Why China Has Bet On A Bigger (And Nastier) BRICS To Challenge The West

The BRICS economies' inclusion of new members like Iran may not make business sense, but it fits with the Sino-Russian strategy of drawing states of the Global South into their orbit in open confrontation with the U.S. and the rest of the West.

Photo of Chinese President Xi Jinping and Iranian President Ebrahim Raisi

Chinese President Xi Jinping meets with Iranian President Ebrahim Raisi on the sidelines of the 15th BRICS Summit in South Africa

Marcelo Cantelmi

-Analysis-

BUENOS AIRES — Last month's summit in Johannesburg of BRICS nations (Brazil, Russia, India, China and South Africa), leading to a decision to expand the club, felt like geopolitical déjà vu. It recalled the 1960s Non-Aligned Movement (NAM) of Third World states that refused, apparently, to take sides in the Cold War, either with the capitalist West or Soviet-led communism.

NAM neutrality was limited, often deceptive, and became obsolete with the fall of the Communist bloc in the late 1980s. The dilemma of what was then called the Third World — now, the Global South — was in the stance it should take toward Russia, the successor state to the Soviet Union that shared few of its traits and goals. Ideologically, the end of communism confused NAM: It didn't know what to do with itself.

That is until now, with an apparent resuscitation of its spirit in BRICS (formed in 2009). Yet the idea of equidistance ends there, as BRICS is led by Russia and communist China and increasingly a part of their open challenge to Western hegemony.
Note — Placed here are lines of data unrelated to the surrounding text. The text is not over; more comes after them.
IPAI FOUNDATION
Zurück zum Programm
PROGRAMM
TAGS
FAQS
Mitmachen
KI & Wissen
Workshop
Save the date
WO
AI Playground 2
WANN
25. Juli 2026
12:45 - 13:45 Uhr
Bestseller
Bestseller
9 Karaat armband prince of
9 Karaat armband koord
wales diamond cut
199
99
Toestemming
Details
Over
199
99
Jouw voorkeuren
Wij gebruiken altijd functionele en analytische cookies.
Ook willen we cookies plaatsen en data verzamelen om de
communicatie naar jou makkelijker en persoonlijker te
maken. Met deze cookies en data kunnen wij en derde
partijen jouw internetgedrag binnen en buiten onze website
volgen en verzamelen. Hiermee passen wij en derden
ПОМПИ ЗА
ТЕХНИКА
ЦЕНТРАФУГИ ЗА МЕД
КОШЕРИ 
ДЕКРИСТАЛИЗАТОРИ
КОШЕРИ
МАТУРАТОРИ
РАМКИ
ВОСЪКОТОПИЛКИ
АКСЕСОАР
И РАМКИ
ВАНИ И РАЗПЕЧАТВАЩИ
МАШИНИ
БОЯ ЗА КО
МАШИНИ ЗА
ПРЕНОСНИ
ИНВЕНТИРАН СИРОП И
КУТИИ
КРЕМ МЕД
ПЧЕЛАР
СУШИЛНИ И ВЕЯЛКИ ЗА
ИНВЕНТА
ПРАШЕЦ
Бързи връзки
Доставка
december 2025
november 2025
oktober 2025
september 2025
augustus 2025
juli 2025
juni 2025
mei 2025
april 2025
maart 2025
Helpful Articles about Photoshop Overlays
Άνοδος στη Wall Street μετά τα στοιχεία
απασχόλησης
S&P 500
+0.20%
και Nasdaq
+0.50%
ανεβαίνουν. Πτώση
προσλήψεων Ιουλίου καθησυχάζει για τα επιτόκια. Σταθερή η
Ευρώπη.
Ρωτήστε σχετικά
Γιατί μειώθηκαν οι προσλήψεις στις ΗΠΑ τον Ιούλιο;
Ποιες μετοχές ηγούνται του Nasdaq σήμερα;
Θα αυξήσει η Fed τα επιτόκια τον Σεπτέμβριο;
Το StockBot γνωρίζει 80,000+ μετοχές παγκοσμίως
Its founders include Brazil, which has its own agenda, and India. Both states have adopted their own versions of neutrality in the Ukrainian crisis, first in 2014 when Russia annexed Crimea from Ukraine,then after its full-scale invasion of Ukraine in Feb. 2022.

So far, says Oliver Stuenkel, a professor at Brazil's Getulio Vargas Foundation, the two states have resisted Russia's systematic bid to use an explicitly anti-Western vocabulary in BRICS documents. This, he says, would explain the vague tone of the group's resolutions.

South Africa, the last member to join the group (in 2010), is a lesser power in terms of economy and political clout. But it symbolizes the worldwide spirit the group would come to embody.